Emily Writes: Going Out

I remember a time when I wanted to go somewhere. And I just went there. Now I have children...
Mum dragging kid

Every time I want to go out with said children – an ordeal begins. It goes something like this…

Step one: Decide you want to go out.

Step two: Check calendar to see if you can go out. You don’t have anything else to do until your Plunket appointment in three hours! You can definitely make it out! Three hours is LOADS of time to get ready and go and have a coffee somewhere!

Step three: Change nappy in preparation for excursion into actual real world.

Step four: Feel charge of excitement and anxiety over venturing beyond your house. Could it be? Will you make it out? A coffee! You could talk to another person!

Step five: Imagine talking to a real person that has an age that’s more than a single digit.

Step six: Break into a sweat.

Step seven: Put on your best post-maternity leggings.

Step eight: Look for a hair brush.

Step nine: Give up after 10 minutes. Where did those kids put it? It’s your third hairbrush this month? Why are they hoarding hair brushes? It’s not like they enjoy getting their hair brushed?

Step ten: Pack a jumper for each child in case it gets cold, a singlet for each child in case it gets warmer. A hat and sunscreen. Another hat in case you lose the first hat because your baby keeps pulling it off and throwing it on the floor. Pack socks, a pair of pants and a pair of shorts. Pack three bibs.

Throw in a fourth for good measure.

Step eleven: Consider swapping already enormous nappy bag for bag on wheels.

Step twelve: Make a lunchbox of snacks. Provide at least 15 different types of snacks so that your fussy child has a variety of things to throw on the floor.

Getting the kids out the door can be an ordeal

What’s that smell?

Step thirteen: Change nappy again. Add an extra nappy to the nappy bag. Pause. Add another four nappies. If only the baby slept as often as they poop.

Get interrupted by three year old.

Step fourteen: Encourage them to wee. Listen to impassioned eight minute speech by precious precocious firstborn about how they don’t need to pee, have never ever needed to pee, you can’t make them pee, you’re a mean mummy, they don’t want to go out anyway, they won’t go to the toilet no matter what not ever no never ever, are we going to the park? They only want to go to the park. You’re not their best friend. You’re their best friend.

But they need their other shorts. Not those ones, the other ones. They’re a baby dinosaur OK. Say it. Say Goodnight Baby Dinosaur.

Step fifteen: Say Goodnight Baby Dinosaur.

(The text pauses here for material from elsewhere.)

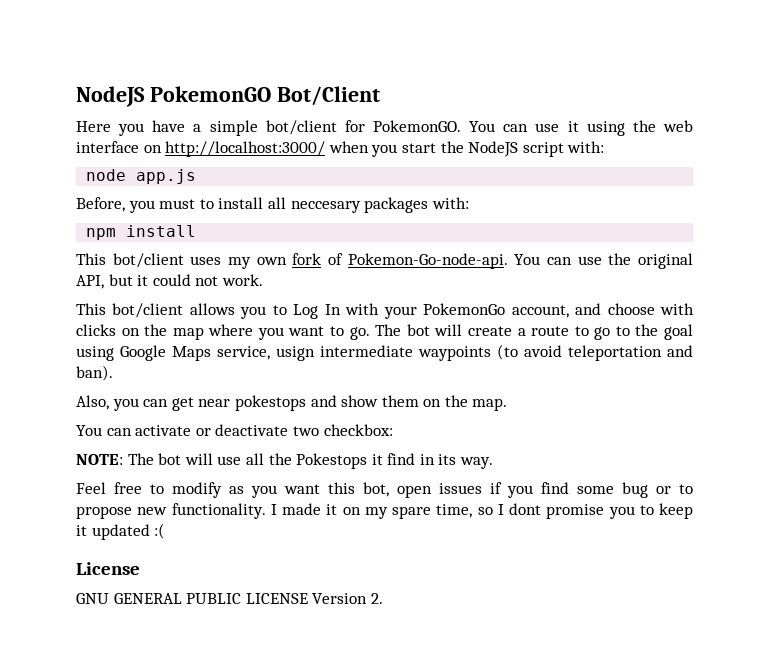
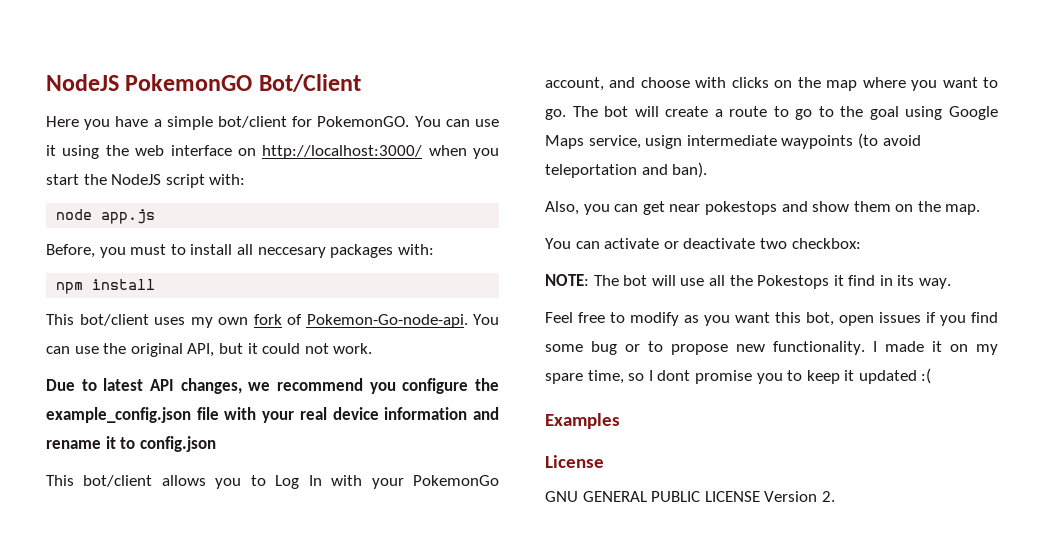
(263, 280) none -> [46,378,500,394] [46,407,500,423] [46,436,216,452] // Due to latest API changes, we recommend you configure the example_config.json file with your real device information and rename it to config.json
(166, 531) none -> [545,413,620,429] // Examples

Step sixteen: Spend 10 minutes trying to get oldest child to put on shorts. Give up. Let them wear tutu with rugby shorts underneath, bow tie, pink gumboots, fairy wings, leg-warmers, and a dinosaur apron with Fireman Sam hat.

Step seventeen: They will not go to toilet.

Step eighteen: Where is the baby? Find baby in the shower covered in soap. Change baby into new outfit.

Step nineteen: Hustle children to the car. This takes at least 20 minutes and includes the following questions:

Mum what is sun?

But why?

What is yellow?

Why is yellow?

Am I a leaf?

Why is this?

Can a volcano eat a raincoat?

What is air?

Step twenty: Bribe them with pretzels. Feel guilty for bribing them with food. Consider that maybe you’ve given them food issues forever. They’re going to hate you when they’re older and you will have to pay for their therapy. What did that lady at coffee group who seemed to have her shit together say? Don’t use food as a treat?

Step twenty one: Eat half a block of chocolate standing by the car crying.

Step twenty two: While you’re putting three year old into the car seat, toddler pulls open nappy bag and opens container of yoghurt and pours the contents into the nappy bag.

Step twenty three: Repack the nappy bag while baby cries for yoghurt. Try to ignore outraged yelling from the car as three year old yells at you for leaving them in their car seat.

Step twenty four: Put baby into car seat. Climb into front seat.

Step twenty five: Oldest says they need to pee.

Step twenty six: Take them to the toilet. They want to wear shorts. Tell them to go to their room and get changed while you check baby.

Step twenty seven: Give baby a rusk and turn around just in time to see three-year-old emerge from the house wearing nothing but a pair of shorts, on his head.

Step twenty eight: Change three-year-old.

Step twenty nine: Go into temporary dream state where you remember what it was like to leave the house before children.

Step thirty: Realise you have to be on the other side of town for your Plunket appointment in 13 minutes.